**TEXT PROVIDED:**
BEGIN
Nobody does tastier things with pickles and Midwestern fare than Paul Virant.
The beef soup alone, with its thick tangles of homemade noodles, is enough to make a city dweller consider buying a car for easier access.
SOUTH & SOUTHWEST
Maple Tree Inn
A fire last year pushed this Cajun restaurant out of its historic digs, but the quality hasn’t wavered. Its specialty: Cajun-Creole classics, such as smoky gumbo and fried oysters enlivened with bits of pickled radishes.
Al Bawadi Grill
Just beyond Chicago’s southwestern city limits lies Bridgeview, a village densely packed with Middle Eastern culinary delights. Many are good. Several are great, even outstanding. But Al Bawadi Grill reigns supreme. Yes, aesthetes may shudder at the garish red-striped tapestries hanging from the walls and ceilings, meant to evoke a desert caravan, inside what used to be an Arby’s. But such quibbles evaporate the second you start eating: baked bread bursting with chicken, Syrian cheese, and a potent garlic spread; juicy kofta kebabs kissed by wood-fire flames; lamb glowing with cumin and cayenne. Even the rice — both saffron-tinged yellow and smoky biryani —leaves an indelible impression. You will leave smelling faintly of smoke and charred meat. You will be happier for it.
Spicy Thai Lao
The Laotian and northern Thai offerings at this husband-and-wife shop warm from within: The egg rolls crackle with spice, and the hearty kow tome soup makes you feel like you’re in a chile oil sauna.
Louisa’s Pizza & Pasta
Downtown, deep dish is for tourists. But here, the inch-thick pies, studded with housemade sweet Italian sausage from the eponymous Louisa’s own recipe, meet the stringent standards of an all-local crowd.
Fry the Coop
Hot chicken that’s actually, legitimately, eyebrow-singeingly, grab-a-glass-of-milk-ASAP hot. Also in Elmhurst.
Al Sufara Grill
This butcher shop with a restaurant attached has roots in Amman, Jordan. You’ve never had meat as tender as the long-braised lamb here. Also in Palos Hills.
The Original White Fence Farm
Its fresh chickens are coated in a secret-recipe breading and then pressure-fried so they cook faster and don’t soak up extra oil, which lets the well-seasoned batter sing. For all locations, see whitefencefarm-il.com.
END
**DATASET SECTION:**
BEGIN
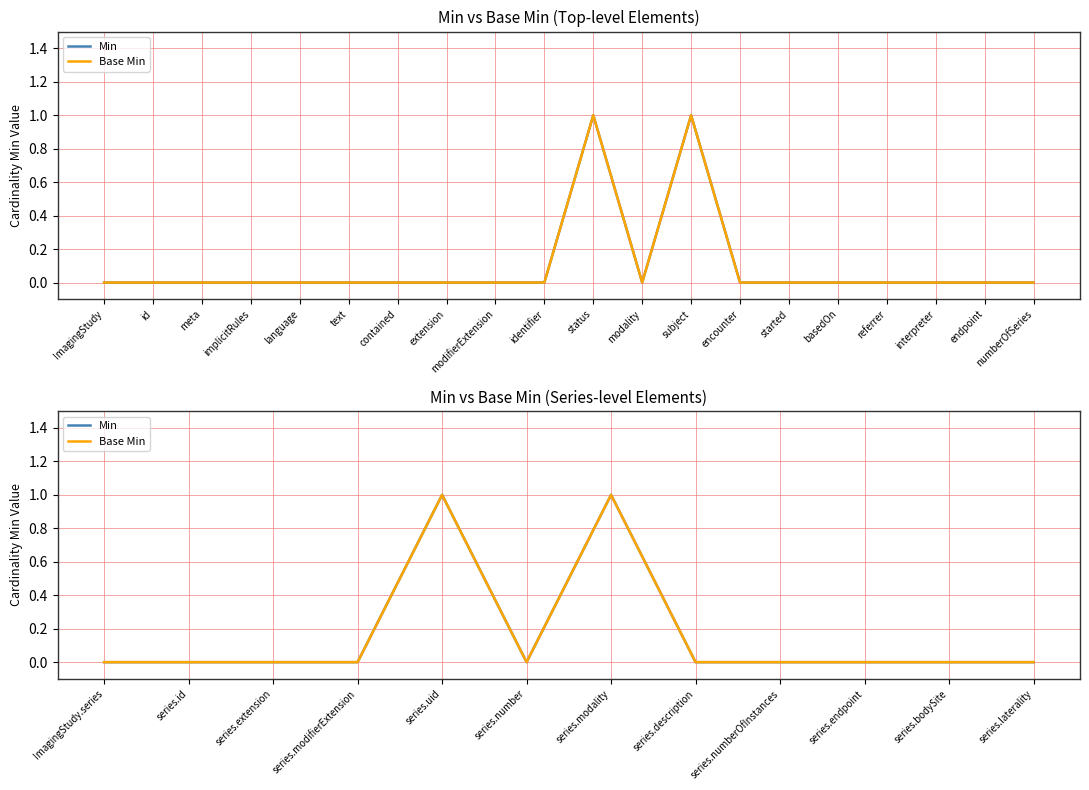

Rank the series by their maximum value, from highest to lowest.

Min, Base Min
END
**INSTRUCTION 1:** In the restaurant guide, what did the building that houses Al Bawadi Grill used to be?
**INSTRUCTION 2:** Retype the restaurant guide from "Spicy Thai Lao" up to and including "chile oil sauna.".
**INSTRUCTION 3:** According to the restaurant guide, why does The Original White Fence Farm pressure-fry its chickens?

**ANSWER SPACE 1:** An Arby's.

**ANSWER SPACE 2:**
Spicy Thai Lao
The Laotian and northern Thai offerings at this husband-and-wife shop warm from within: The egg rolls crackle with spice, and the hearty kow tome soup makes you feel like you’re in a chile oil sauna.

**ANSWER SPACE 3:** Pressure-frying makes the chickens cook faster and keeps them from soaking up extra oil. That lets the well-seasoned, secret-recipe batter sing.